The musicians and conductor William Parker work on making musical architecture make music.
(The Music Box: Roving Village City Park opens Friday with concerts at 7 and 9 p.m., then Saturday at 7 and 9 p.m. It will remain in place until May 10, and it will be open to the public on the weekends from noon to 6 p.m. Yesterday, we presented the first half of this story, focusing on the journey of The Music Box from The Bywater in 2011 to City Park today. I also have a story in The New Orleans Advocate on how musicians handle the challenge of playing uncommon instruments.).
During the Bywater Music Box days, Quintron was the primary conductor, and Luke Winslow-King served as conductor once. Quintron has experience with homemade instruments having invented a few himself, and wrote out by hand a narrative concept that he distributed to the performers accompanied by loose instructions to guide their musical choices in each section. Once showtime arrived, he directed the individual performers with a series of paddles, signaling for some to lay out and let others be heard, or coaxing players to swell and be big. He largely managed the dynamics of the group to shape the sound made by a series of tonally imprecise instruments into music.

• _Directions_
1. Answer these questions using the Music Box passage above:
(a) Until what date will The Music Box: Roving Village City Park remain in place?
(b) During what hours will it be open to the public on weekends?
(c) What did Quintron use to direct the individual performers once showtime arrived?
2. Pick up the Music Box passage above after its final sentence and carry it forward in the same style.

• _Data_

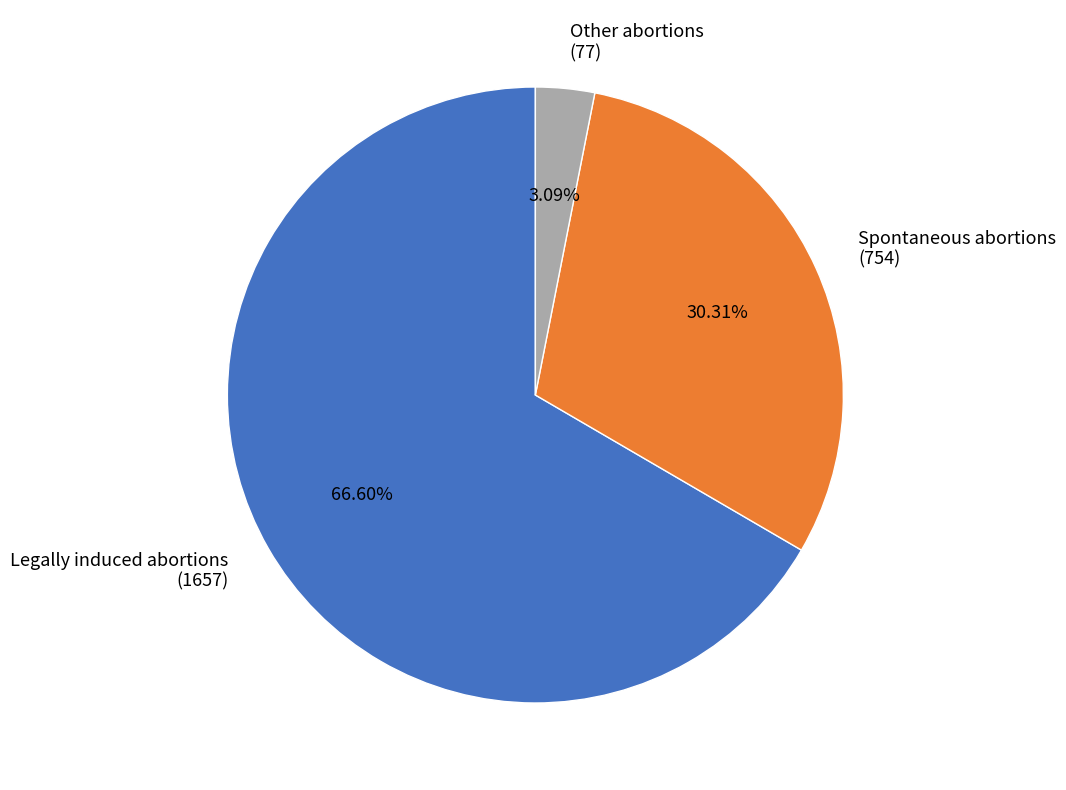

Which has a higher value, Spontaneous abortions (754) or Legally induced abortions (1657)?

Legally induced abortions (1657)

• _Answers_
1.
(a) May 10
(b) From noon to 6 p.m.
(c) A series of paddles

2.
In City Park, William Parker will take over the baton with little advance knowledge of the task in front of him. He was sent drawings of the architectural instruments and ideas of what they planned to sound like. Fortunately, Parker’s experience leading the Little Huey Creative Music Orchestra led him to develop a system that he refers to as “self-conduction.”
“Musicians were able to bring themselves in and out as they feel,” he explains. “I’m hoping to use some element of self-conduction as well as them reacting to what I’m doing on the bass and my actual signaling them to do things. But I hope my signaling will be a limited thing because I want them to be able to listen and react to sound themselves.”
The musicians Parker will conduct come from a variety of backgrounds. Cambre, Quintron, and New Yorker Cooper-Moore (who makes his own instruments as well) have a background in improvised music, and they’ll be joined by vocalist Tarriona "Tank" Ball from funk/hip-hop/spoken word band Tank and the Bangas, Marion Tortorich of indie rock band Sweet Crude, and cellist Leyla McCalla, who performs Haitian folk songs on her own and has toured with the Carolina Chocolate Drops.
Music Box lineups have all been similarly eclectic, with performers ranging from Chicago electro-punk artist Magas to Lady Tambourine Rosalie Washington to transgender vocalist Baby Dee to hip-hop producer Mannie Fresh.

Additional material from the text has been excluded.